Seven thousand people fled to refugee camps in Honduras. But in the refugee camps, they were mistreated by the Honduran military. Sickness was a major problem as well. Sometimes as many as seven people–mostly the very old or very young–would die in a single day.
In the refugee camps, although they were mistreated, the people got a chance to learn skills and trades. They learned how to govern themselves and they learned that they had rights as human beings. As one song used in literacy courses in the refugee camps goes, “Campesino, lift your head up/You are also a human being/Don’t humble yourself!”
For six years they remained in these refugee camps. Children were born there and knew no other childhood. Finally, the people were sick of waiting. They did not want their children to grow up on other people’s charity.
In 1986 they began to pressure the army and the government to let them go home. The UN told them they could either go back in small groups, stay in Honduras and be legalized, or go to another country.
But in the minds of the people, they only had one option: they were going home together, and they were going home now.
On October 10, 1987 the first large group of refugees returned to Santa Marta and two other nearby communities. Of the seven thousand who fled, only 4,500 were left.
They came back to nothing. They had to rebuild their houses, set up a school, replant their crops, find ways to provide electricity and potable water. Housing projects had generated 150 houses, but they still needed 500 more. Teachers are working on getting their high school diplomas, a goal which will be realized in May of this year. They now have a small store and a bakery. Slowly and carefully they are rebuilding, with no help and no apology from the government that took it all away from them.

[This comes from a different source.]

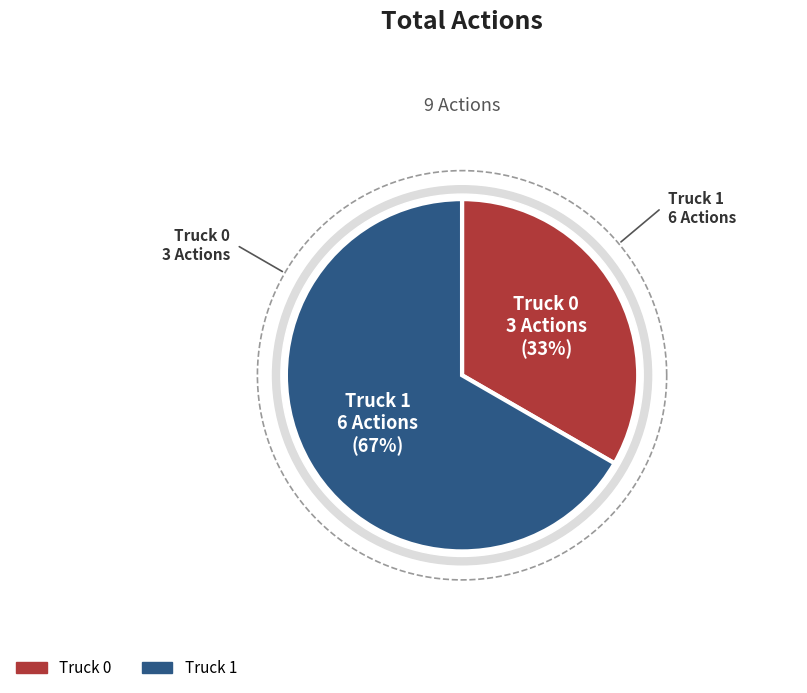

True or false: Truck 1 accounts for 67% of the total.

True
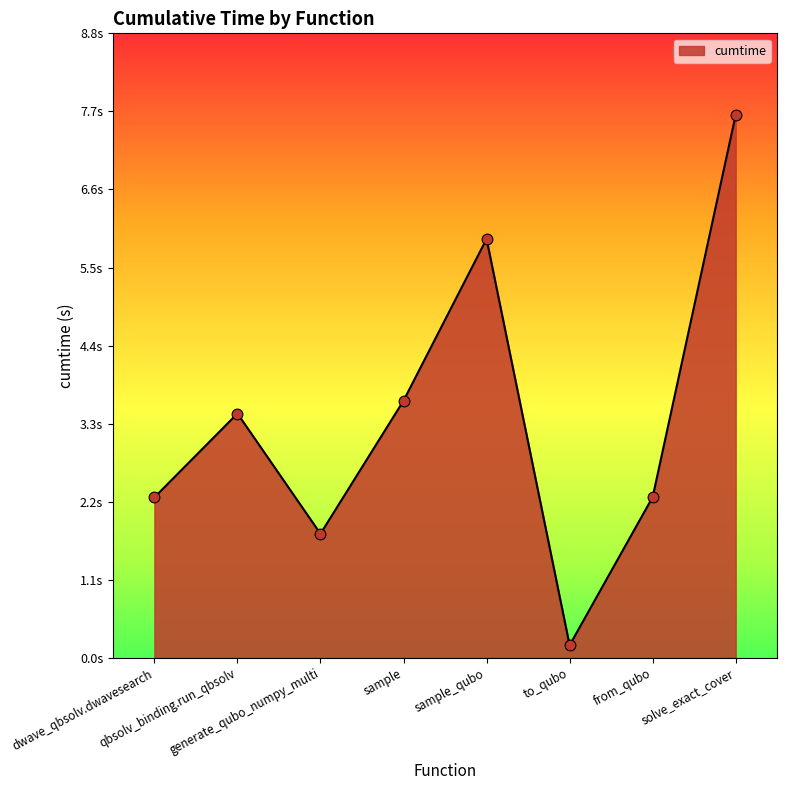

What is the change in value from sample_qubo to from_qubo?

-3.7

After meeting with the directive and hearing the history of Santa Marta, it was time to get a night’s rest. Up until this point on the trip, we had stayed at a relatively comfortable hotel in San Salvador, but on this night, we would sleep in the community center in Santa Marta (one of their few concrete buildings). To say that this was out of our comfort zone would be an understatement. Musty mattresses, spiders, mice, scorpions–these were our bedfellows. Our bathroom was an outhouse a few yards away; you had to pick your way through animal excrement to get to it, and the concrete hole which functioned as the toilet was crawling with ants. Inside our windowless building, it was pitch black–you literally could not see two inches in front of your face.
Around three in the morning, I was awoken by what I could only assume (being surrounded by complete darkness and utterly disoriented) were the sounds of hell, or at the very least of mass murder taking place just on the other side of our concrete wall. I had never heard anything like it.
In reality, of course, these were the mundane, everyday sounds of the animals of the village waking up–crooning, howling, braying, screeching in rounds of madding, and seemingly never-ending cacophony. This went on for hours, and all I could do was lay there in the pitch blackness and wonder if anyone else in my group was awake and experiencing the same thing. I didn’t dare get out of bed–our trip leader had casually stomped on a scorpion the night before, and I was not convinced he was without companions. The darkness, and the hellish animal chorus, seemed endless. But finally, morning came, and I walked outside into the deepening light of a new day.
And there was Santa Marta–living, breathing, existing. It seemed so much more real to me then, all of it. The history, the people, the war, all of their sacrifices, the shameful part my own country had played. It wasn’t just a story told in a classroom, or an hour and a half meeting with community members: this was it; this was everything; this was real life. And for one terrifying night and one beautiful morning, it had embraced me, and left me forever changed.